▶ **Available data**
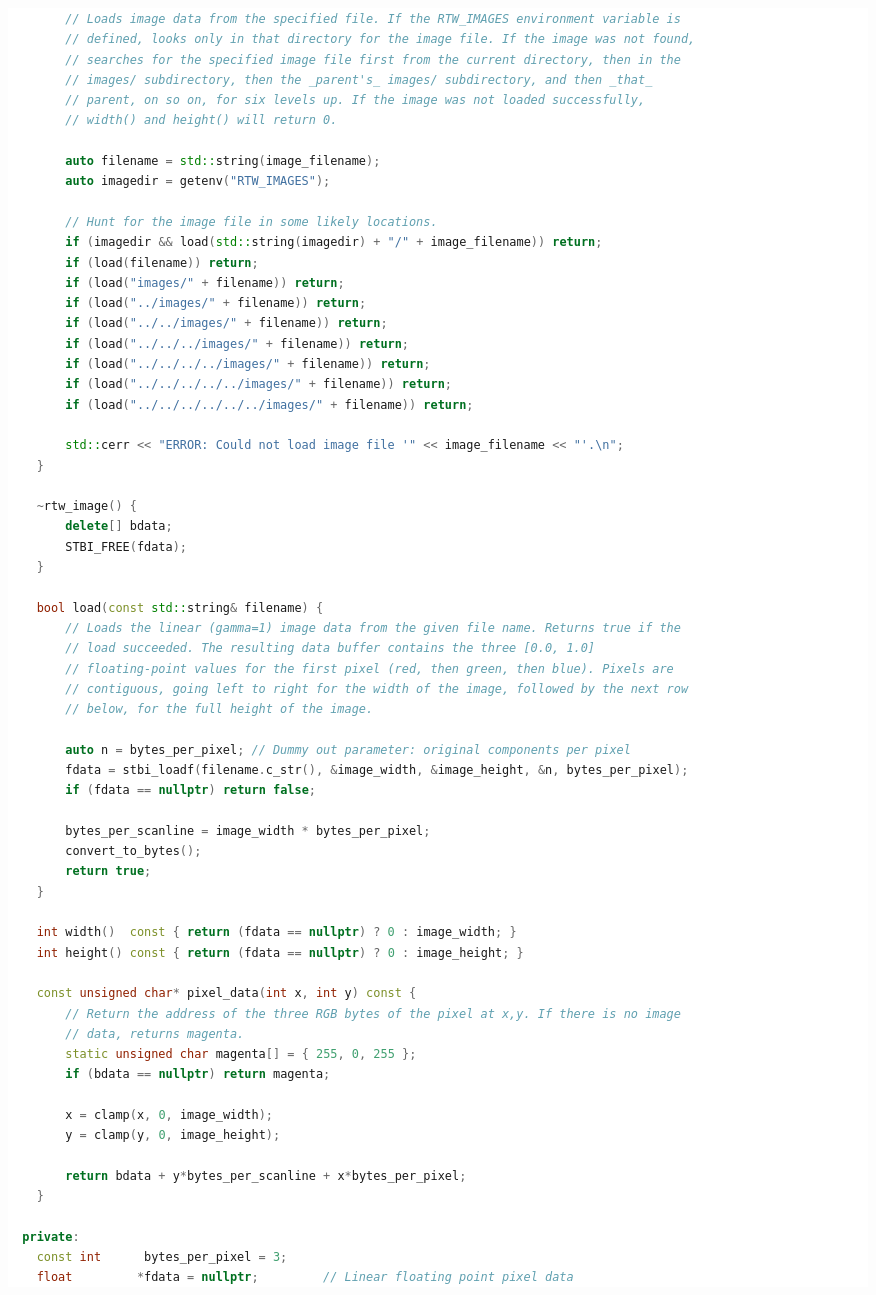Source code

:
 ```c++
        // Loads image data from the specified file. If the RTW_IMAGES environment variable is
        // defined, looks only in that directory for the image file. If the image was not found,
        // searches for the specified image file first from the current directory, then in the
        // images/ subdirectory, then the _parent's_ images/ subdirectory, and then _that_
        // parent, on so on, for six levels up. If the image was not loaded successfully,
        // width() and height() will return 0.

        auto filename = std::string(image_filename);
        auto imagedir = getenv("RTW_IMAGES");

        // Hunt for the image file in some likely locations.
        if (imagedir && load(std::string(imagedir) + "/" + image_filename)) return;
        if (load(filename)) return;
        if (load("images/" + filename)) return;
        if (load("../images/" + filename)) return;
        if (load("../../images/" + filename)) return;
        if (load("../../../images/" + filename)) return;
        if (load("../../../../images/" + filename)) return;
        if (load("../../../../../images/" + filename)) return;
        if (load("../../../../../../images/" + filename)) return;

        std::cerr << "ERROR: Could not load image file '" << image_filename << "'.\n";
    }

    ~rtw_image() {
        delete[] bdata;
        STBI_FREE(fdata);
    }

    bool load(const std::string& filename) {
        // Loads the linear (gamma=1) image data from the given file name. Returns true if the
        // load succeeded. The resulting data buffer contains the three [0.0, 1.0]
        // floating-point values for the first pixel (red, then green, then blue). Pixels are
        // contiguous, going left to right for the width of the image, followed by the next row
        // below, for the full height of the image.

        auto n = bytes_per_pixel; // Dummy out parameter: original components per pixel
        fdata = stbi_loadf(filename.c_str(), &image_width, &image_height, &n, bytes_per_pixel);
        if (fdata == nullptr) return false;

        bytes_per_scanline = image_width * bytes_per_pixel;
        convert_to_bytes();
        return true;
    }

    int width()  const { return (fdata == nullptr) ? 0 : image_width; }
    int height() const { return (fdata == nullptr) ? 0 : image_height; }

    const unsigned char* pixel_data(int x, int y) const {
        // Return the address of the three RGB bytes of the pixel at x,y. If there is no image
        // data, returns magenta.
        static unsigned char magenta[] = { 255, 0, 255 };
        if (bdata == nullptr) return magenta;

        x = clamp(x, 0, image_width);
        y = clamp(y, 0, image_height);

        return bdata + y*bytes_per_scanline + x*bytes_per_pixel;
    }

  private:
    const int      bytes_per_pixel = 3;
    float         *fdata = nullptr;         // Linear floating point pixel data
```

* * *

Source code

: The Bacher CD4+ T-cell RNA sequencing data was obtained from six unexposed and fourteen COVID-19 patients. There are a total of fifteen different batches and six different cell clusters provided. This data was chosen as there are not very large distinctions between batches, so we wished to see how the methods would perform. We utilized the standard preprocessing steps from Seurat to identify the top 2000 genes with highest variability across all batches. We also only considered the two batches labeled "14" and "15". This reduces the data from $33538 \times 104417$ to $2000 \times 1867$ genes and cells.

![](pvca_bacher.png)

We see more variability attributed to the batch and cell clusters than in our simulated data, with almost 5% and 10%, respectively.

▶ **To do**
Look over the records above and say how many lines hold the word "string", giving the number alone.

▶ **Reply**
3